We now have all the information we need to write a Frida script that intercepts the initWithURL: method and prints the URL passed to the method. The full script is below. Make sure you read the code and inline comments to understand what's going on.
import sys
import frida
// JavaScript to be injected
frida_code = """
// Obtain a reference to the initWithURL: method of the NSURLRequest class
var URL = ObjC.classes.NSURLRequest["- initWithURL:];
// Intercept the method
Interceptor.attach(URL.implementation, {
onEnter: function(args) {
// We should always initialize an autorelease pool before interacting with Objective-C APIs
var pool = ObjC.classes.NSAutoreleasePool.alloc().init();
var NSString = ObjC.classes.NSString;
// Obtain a reference to the NSLog function, and use it to print the URL value
// args[2] refers to the first method argument (NSURL *url)
var NSLog = new NativeFunction(Module.findExportByName('Foundation', 'NSLog'), 'void', ['pointer', '...']);
NSLog(args[2].absoluteString_());
pool.release();
}
});
"""
process = frida.get_usb_device().attach("Safari")
script = process.create_script(frida_code)

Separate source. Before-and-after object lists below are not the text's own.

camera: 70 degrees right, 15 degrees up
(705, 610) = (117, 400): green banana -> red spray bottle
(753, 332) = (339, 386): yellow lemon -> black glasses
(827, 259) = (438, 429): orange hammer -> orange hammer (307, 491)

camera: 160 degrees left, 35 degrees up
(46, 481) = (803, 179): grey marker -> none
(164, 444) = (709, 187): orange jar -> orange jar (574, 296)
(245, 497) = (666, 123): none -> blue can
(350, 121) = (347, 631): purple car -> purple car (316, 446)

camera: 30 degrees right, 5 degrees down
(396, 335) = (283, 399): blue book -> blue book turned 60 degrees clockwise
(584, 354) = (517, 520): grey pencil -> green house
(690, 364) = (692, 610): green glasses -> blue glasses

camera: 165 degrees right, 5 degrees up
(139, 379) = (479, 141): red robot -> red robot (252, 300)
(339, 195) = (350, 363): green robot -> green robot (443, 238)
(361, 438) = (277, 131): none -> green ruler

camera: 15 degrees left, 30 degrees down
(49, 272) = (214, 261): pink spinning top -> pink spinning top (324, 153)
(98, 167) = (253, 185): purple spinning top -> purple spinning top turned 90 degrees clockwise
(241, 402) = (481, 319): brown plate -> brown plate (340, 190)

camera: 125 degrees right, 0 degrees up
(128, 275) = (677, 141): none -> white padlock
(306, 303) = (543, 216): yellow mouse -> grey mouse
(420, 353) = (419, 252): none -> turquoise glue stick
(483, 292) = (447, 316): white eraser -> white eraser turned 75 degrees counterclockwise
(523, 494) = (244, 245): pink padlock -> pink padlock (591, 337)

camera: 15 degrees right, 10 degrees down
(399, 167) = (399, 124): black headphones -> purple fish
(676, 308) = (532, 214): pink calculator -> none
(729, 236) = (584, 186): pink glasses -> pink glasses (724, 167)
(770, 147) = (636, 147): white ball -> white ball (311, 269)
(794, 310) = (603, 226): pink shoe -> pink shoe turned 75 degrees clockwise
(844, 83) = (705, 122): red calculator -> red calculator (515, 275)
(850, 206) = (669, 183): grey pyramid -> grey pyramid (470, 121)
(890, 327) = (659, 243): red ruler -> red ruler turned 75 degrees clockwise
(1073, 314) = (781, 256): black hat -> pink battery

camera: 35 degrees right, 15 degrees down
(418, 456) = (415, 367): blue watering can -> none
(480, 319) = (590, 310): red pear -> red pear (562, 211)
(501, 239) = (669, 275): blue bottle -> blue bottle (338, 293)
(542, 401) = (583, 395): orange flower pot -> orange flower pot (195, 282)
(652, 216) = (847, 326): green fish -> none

script.on('message', message_callback)
script.load()
sys.stdin.read()
Start Safari on the iOS device. Run the above Python script on your connected host and open the device log (we'll explain how to open them in the following section). Try opening a new URL in Safari; you should see Frida's output in the logs.
Of course, this example illustrates only one of the things you can do with Frida. To unlock the tool's full potential, you should learn to use its JavaScript API. The documentation section of the Frida website has a tutorial and examples of Frida usage on iOS.